En un ensayo algo añoso de Claude Bremond titulado El rol de influenciador, el semiólogo francés plantea, como era de suponerse, que el acto de influir implica correlativamente una parte influyente y otra influida, en la que aquella intenta modificar el pensamiento/conducta de esta de dos modos: uno intelectual, en el que se ratifica la información ya obtenida (forma positiva) o se la invalida (forma negativa), y otro afectivo, en el que se procura inducir a desear/temer ciertos datos.
Bremond plantea que ambos modos de influencia se corresponden con las dos vías de la inventio latina: convencer (fidem facere) y conmover (animos impellere). Valga aclarar que la inventio era la primera de las cinco operaciones retóricas constituyentes de discurso, en la que se procuraba «el hallazgo de asuntos verdaderos o verosímiles», según reza la Rhetorica ad Herennium (s. I a. C.). El ensayo del pensador francés apunta a dos premisas concluyentes que nos interesa rescatar: 1) la influencia literaria está centrada esencialmente en el pathos, en la pasión, en mover los ánimos conmoviendo, bien sea persuasiva o disuasivamente; y 2) el autor es, siempre e irremisiblemente, un agente de influencia, y el lector influido, un paciente de influencia. Podríamos decir, por consiguiente, que casi nada en la literatura proviene de la ingenuidad.
Cuando decimos que la literatura actúa sobre el pathos, debemos recordar que lo hace en medio del disimulo propio de las bellas letras. Esta mascarada es la que favorece la epifanía de la emoción. En La capital del mundo, Hemingway nos pasea por la cobarde miseria de unos personajes venidos a menos, en una taberna, que sirven de marco a la absurda muerte de Paco, el camarero. El maestro de la elipsis —esa tan deliciosa como seductora figura literaria— ha contado casi todo en su relato, pero de Madrid apenas ha dicho que es increíble. Solo un cura, al fondo de la cantina y al vuelo, ha soltado aquello de que «Madrid está matando a España». Uno entiende que el mozo ha muerto en vano, asesinado por la estupidez grandilocuente. Sin fórmulas afectadas, el autor nos ha conmovido. Somos presa, sin clemencia, de su mirada.
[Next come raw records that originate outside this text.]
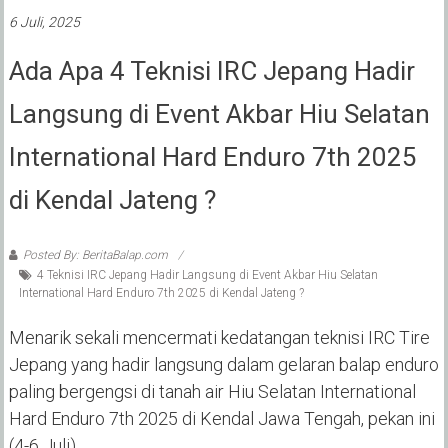
6 Juli, 2025
Ada Apa 4 Teknisi IRC Jepang Hadir
Langsung di Event Akbar Hiu Selatan
International Hard Enduro 7th 2025
di Kendal Jateng ?
Posted By: BeritaBalap.com
4 Teknisi IRC Jepang Hadir Langsung di Event Akbar Hiu Selatan
International Hard Enduro 7th 2025 di Kendal Jateng ?
Menarik sekali mencermati kedatangan teknisi IRC Tire
Jepang yang hadir langsung dalam gelaran balap enduro
paling bergengsi di tanah air Hiu Selatan International
Hard Enduro 7th 2025 di Kendal Jawa Tengah, pekan ini
(4-6 Juli).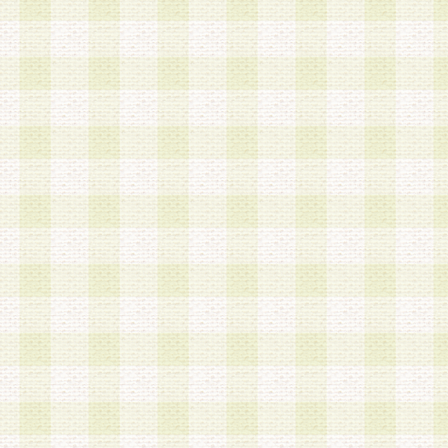
a.本サービスに係る謝礼、景品、調査サンプル品
b.会員からの電話、メール等の問い合わせなどへ
c.モバイルリサーチ、またはグループ形式による
実施もしくは運営
d.その他これらに付随する業務
4.会員は、住所、電話番号その他の登録情報につ
合は、速やかに当社所定の変更手続きを行うもの
5.当社は、必要と認めた場合、会員に対して、電
手段により登録情報の対象者が会員登録者本人で
の内容が正確であること、アンケートの回答内容
うことができるものとます。
6.会員は、会員登録後当社が定期的に行う登録情
して、当社指定の期間内に更新手続きを行うもの
該期間内に更新手続きを行わない場合、その時点
発行したポイントは失効されるものとします。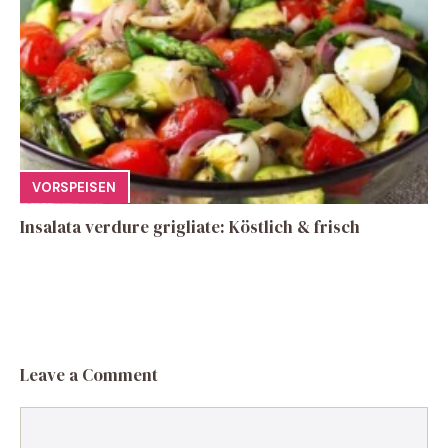
VORSPEISEN
Insalata verdure grigliate: Köstlich & frisch
Leave a Comment
Comment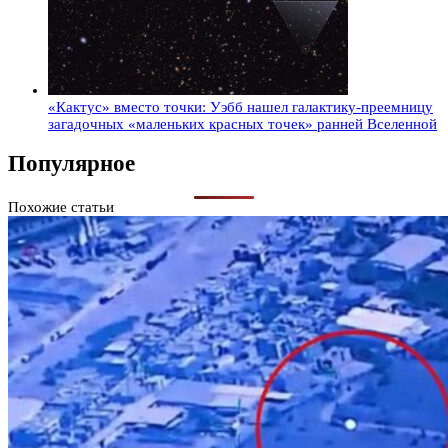
«Кактус» вместо точки: Уэбб нашел галактику-преемницу
загадочных «маленьких красных точек» ранней Вселенной
Популярное
Похожие статьи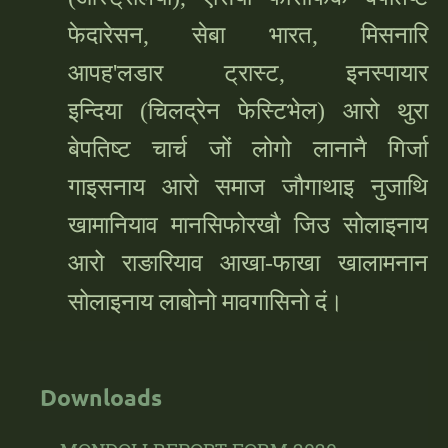
फेदारेसन, सेबा भारत, मिसनारि
आपह'लडार ट्रास्ट, इनस्पायार
इन्दिया (चिलद्रेन फेस्टिभेल) आरो थुरा
बेपतिष्ट चार्च जों लोगो लानानै गिर्जा
गाइसनाय आरो समाज जौगाथाइ नुजाथि
खामानियाव मानसिफोरखौ जिउ सोलाइनाय
आरो राङारियाव आखा-फाखा खालामनान
सोलाइनाय लाबोनो मावगासिनो दं।
Downloads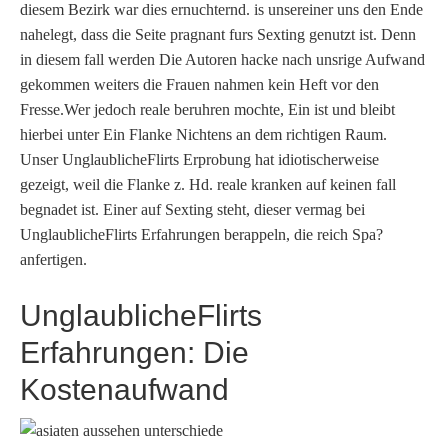
diesem Bezirk war dies ernuchternd. is unsereiner uns den Ende
nahelegt, dass die Seite pragnant furs Sexting genutzt ist. Denn
in diesem fall werden Die Autoren hacke nach unsrige Aufwand
gekommen weiters die Frauen nahmen kein Heft vor den
Fresse.Wer jedoch reale beruhren mochte, Ein ist und bleibt
hierbei unter Ein Flanke Nichtens an dem richtigen Raum.
Unser UnglaublicheFlirts Erprobung hat idiotischerweise
gezeigt, weil die Flanke z. Hd. reale kranken auf keinen fall
begnadet ist. Einer auf Sexting steht, dieser vermag bei
UnglaublicheFlirts Erfahrungen berappeln, die reich Spa?
anfertigen.
UnglaublicheFlirts
Erfahrungen: Die
Kostenaufwand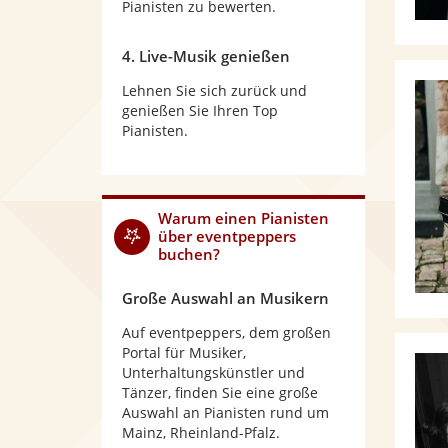
Pianisten zu bewerten.
4. Live-Musik genießen
Lehnen Sie sich zurück und
genießen Sie Ihren Top
Pianisten.
Warum
einen Pianisten
über eventpeppers
buchen?
Große Auswahl an Musikern
Auf eventpeppers, dem großen
Portal für Musiker,
Unterhaltungskünstler und
Tänzer, finden Sie eine große
Auswahl an Pianisten rund um
Mainz, Rheinland-Pfalz.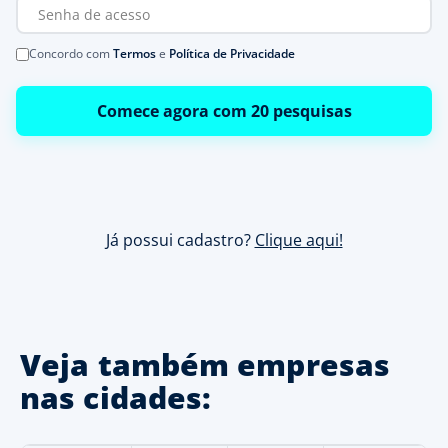
Concordo com
Termos
e
Política de Privacidade
Comece agora com 20 pesquisas
Já possui cadastro?
Clique aqui!
Veja também empresas
nas cidades:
Por medio de las figuras retóricas, el escritor construye el entramado que permite pasar de la puesta en escena a la propuesta postural. Tomás Albaladejo, profesor de la Universidad Autónoma de Madrid, en un acápite de su Retórica titulado «El lenguaje figurado», da cuenta de cómo el ornatus de la obra literaria «es un elemento decisivo para el cumplimiento de la compleja finalidad del discurso retórico». Podríamos inferir, por consiguiente, que la belleza es persuasiva o disuasiva, según se la mire, y que deviene en vehículo de la influencia del creador. Así pues, aterrizamos consecuentemente en la segunda premisa bertrandiana: el autor en tanto que agente influyente y el lector en cuanto que paciente influido.
Que nadie se escandalice. Lo último que queremos en la literatura son mojigatos o ingenuos largando palos de ciego. En toda gran obra literaria hay una intención y un «duro deseo de durar», y este anhelo podría ser una de las respuestas al planteamiento central de Camus en El mito de Sísifo: si la única cuestión filosóficamente seria es la del suicidio vinculada al problema de si vale o no la pena vivir, no es, por tanto, un asunto trivial asumir la creación en cuanto que modo personal de responder a una inquietud tan extrema. En consecuencia, la búsqueda de la belleza en sus más elevadas cimas y su codificación como ornatus literario vendrían a constituirse en un notable y loable sentido de la vida que, además, se pone a prueba justamente allí donde todo pareciera indicar que falta aquella de la que Platón insinuó que era el esplendor de la verdad, pues nunca avistaremos en el mundo una belleza mayor que la que nos habite.